> Information shown
########################################
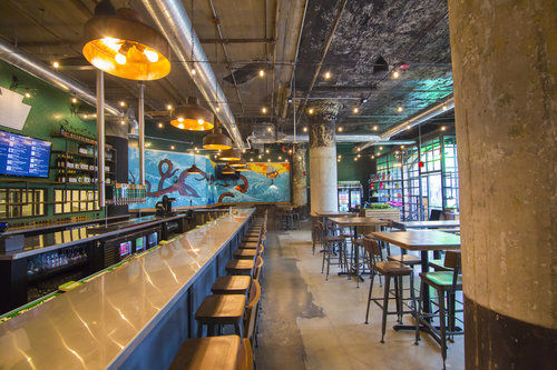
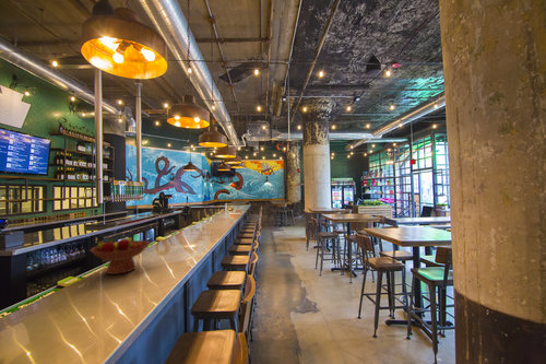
+ fruit bowl [90,236,151,275]
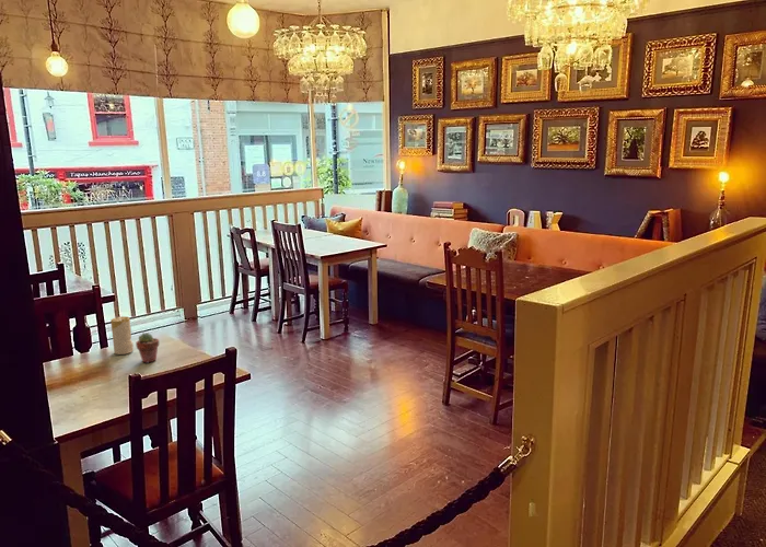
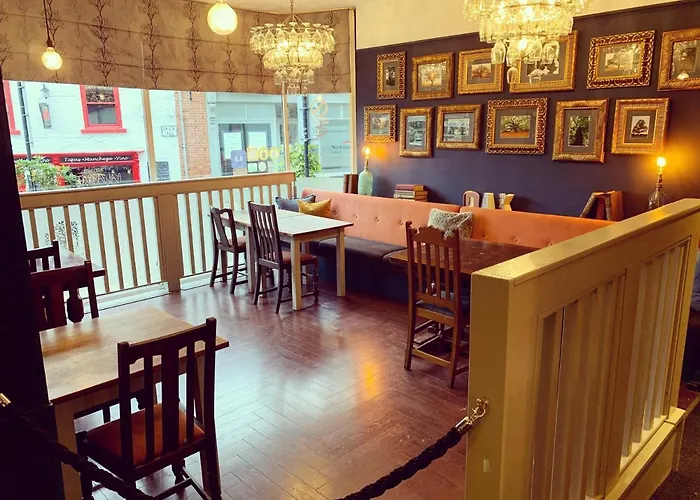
- candle [109,315,135,356]
- potted succulent [135,331,160,364]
########################################
> About this exercise
Across all the lines above, repeat the wording exactly and omit the pictures.

> Answer to this exercise
+ fruit bowl [90,236,151,275]
- candle [109,315,135,356]
- potted succulent [135,331,160,364]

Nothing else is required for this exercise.